How many times as a child do you remember going into a store and asking your mom if you can spend fifty cents of your allowance on a comic book or some candy? Ah, those were the days in the local five and dime, but now, imagine having your mom, dad, or worse your friendly neighborhood bureaucrat hanging over your shoulder telling you what you can and can not buy. Let’s analyze what the government has learned from their food stamp program before the magnetic strip to give you a clue. Before the Department of Agriculture issued the credit card style, actual stamps were used which of course were sold and traded for cash and other illicit items in a huge black market. The credit card arrangement has allowed them to restrict the purchases at which stores the user can and can not shop at, what items they can purchase and in what quantities. Take the national ID, eliminate cash, program your medical records into a master database and voila!

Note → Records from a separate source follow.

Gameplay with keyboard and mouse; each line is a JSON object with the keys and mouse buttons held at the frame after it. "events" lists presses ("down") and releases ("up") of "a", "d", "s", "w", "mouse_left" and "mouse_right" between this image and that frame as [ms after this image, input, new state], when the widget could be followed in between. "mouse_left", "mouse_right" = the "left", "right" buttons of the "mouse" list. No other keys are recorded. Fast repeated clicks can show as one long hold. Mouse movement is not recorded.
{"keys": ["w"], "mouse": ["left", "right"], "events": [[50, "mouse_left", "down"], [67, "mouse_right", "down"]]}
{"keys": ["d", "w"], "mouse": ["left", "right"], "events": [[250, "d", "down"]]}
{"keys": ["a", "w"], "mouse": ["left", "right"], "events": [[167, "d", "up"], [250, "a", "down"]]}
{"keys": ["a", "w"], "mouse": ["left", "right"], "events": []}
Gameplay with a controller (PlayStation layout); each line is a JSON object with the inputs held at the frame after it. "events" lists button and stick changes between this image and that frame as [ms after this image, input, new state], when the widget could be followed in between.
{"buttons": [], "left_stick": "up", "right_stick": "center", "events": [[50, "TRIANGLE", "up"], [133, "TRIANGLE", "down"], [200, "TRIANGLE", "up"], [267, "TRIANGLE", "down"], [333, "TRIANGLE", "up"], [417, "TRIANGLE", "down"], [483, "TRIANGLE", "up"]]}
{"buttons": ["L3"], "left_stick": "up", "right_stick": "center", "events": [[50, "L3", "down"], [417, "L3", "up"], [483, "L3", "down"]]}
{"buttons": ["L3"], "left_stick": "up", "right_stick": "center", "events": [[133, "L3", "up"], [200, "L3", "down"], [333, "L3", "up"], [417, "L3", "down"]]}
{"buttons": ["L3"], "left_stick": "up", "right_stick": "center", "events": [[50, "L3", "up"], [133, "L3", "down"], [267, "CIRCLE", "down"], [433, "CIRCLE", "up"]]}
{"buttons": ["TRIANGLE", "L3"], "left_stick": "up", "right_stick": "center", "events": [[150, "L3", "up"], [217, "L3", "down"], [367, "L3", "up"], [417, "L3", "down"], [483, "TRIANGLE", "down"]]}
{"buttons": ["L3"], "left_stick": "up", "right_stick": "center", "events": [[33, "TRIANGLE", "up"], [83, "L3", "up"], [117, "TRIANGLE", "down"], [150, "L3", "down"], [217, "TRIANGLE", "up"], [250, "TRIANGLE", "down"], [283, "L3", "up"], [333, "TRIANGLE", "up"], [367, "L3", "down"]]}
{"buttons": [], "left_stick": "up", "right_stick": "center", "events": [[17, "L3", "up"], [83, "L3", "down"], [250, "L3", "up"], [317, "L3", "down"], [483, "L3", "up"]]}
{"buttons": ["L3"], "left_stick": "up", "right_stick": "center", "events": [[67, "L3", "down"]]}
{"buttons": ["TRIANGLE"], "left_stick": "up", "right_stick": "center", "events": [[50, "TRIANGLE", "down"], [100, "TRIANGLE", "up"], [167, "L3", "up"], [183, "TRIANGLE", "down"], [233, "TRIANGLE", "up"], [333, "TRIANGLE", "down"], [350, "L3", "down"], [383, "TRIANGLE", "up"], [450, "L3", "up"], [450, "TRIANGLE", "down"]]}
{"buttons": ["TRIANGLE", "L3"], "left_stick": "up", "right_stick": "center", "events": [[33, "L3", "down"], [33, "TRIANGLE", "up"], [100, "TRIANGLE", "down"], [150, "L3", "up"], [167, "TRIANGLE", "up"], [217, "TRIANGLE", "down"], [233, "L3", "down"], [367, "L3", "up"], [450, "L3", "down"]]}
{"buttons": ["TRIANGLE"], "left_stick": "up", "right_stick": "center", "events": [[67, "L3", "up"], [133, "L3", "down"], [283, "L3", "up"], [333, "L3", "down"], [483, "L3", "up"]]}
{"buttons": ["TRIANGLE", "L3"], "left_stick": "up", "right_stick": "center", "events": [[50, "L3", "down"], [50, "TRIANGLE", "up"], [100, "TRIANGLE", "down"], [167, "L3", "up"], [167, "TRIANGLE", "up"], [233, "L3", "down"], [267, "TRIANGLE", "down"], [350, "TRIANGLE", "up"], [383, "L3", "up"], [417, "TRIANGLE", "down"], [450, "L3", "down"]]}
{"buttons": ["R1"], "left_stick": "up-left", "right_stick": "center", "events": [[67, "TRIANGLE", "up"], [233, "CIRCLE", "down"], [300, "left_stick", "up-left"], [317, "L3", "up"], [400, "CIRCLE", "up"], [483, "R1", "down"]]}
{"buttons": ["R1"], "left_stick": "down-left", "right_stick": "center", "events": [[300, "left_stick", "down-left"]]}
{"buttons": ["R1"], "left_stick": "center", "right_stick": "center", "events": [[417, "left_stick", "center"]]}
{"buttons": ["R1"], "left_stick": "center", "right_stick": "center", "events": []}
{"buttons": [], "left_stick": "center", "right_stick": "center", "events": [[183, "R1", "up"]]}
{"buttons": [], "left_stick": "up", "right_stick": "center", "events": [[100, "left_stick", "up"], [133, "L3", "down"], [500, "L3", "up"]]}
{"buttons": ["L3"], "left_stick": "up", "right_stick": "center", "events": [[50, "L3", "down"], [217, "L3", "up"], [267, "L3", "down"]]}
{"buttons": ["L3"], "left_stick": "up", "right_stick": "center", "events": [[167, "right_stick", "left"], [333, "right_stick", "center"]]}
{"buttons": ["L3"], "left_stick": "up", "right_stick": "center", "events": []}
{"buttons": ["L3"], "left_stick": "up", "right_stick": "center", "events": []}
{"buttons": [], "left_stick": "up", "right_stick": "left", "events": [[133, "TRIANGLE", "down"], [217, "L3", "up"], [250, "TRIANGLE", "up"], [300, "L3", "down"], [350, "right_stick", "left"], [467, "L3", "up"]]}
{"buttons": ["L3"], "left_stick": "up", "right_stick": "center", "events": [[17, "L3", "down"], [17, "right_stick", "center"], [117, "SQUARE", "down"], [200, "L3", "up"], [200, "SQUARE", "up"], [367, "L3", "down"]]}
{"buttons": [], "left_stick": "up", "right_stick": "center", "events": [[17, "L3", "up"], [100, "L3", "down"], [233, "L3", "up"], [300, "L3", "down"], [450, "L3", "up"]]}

That box of Ho-Ho’s you wanted to buy for that chocolaty goodness comes up with a code in the display of the register that says “forget it fatty” or “health risk” and you’re not given the freedom to purchase what you want because you would cost the nationally subsidized socialist medicine program too much money. Imagine shopping for a car and you wanted the SUV but your card was programmed to let you buy a used Yugo only. You see where this is going I hope. Where various bureaucrats in budgeting, medical and income redistribution offices reset everyone’s lifestyles on your little magnetic strip. Eliminate the cash and you eliminate the anonymous freedoms associated with relatively unbridled capitalism.

The Tax Man Cometh

So with just over 57% of all Americans drawing some type of government subsidy and who knows how many non-citizens (that’s the P.C. term for “illegal aliens”) doing the same, this means the tax base is strained in ways never imagined. The last estimates I saw about the “black” or underground economy was that it had grown from just under thirty billion in the early 1980’s to over three hundred billion dollars now. This figure is not staggering in and of itself but for the IRS and other government agencies want to “fix the deficit problem” not to mention increase tax revenues to expand the power of the bureaucracy in D.C. even further into your lives. Under the guise of the revision of the tax codes by eliminating the income tax new and more nefarious taxes will be implemented which are collected immediately on your payroll, purchases and savings all tied to one nationalized identification system. Since you would be unable to participate in modern commerce without this ID, you would have no choice. And the taxation could be used and varied on any aspect of your life. Differing fees for differing services such as bus fare, gas purchases or even getting a tooth pulled. This  idea, in addition to the management of one’s personal purchasing habits for the “good of the individual” are the final straw in a long desired plan that only Stalin could fantasize about.

So who needs an ATM? We won’t as a nation or civilization much longer. Once the cash is mandated as being irrelevant and illegal, these dinosaurs can be removed, re-programmed and shipped overseas for use after resale. To nations where freedom and capitalism will still be respected and revered.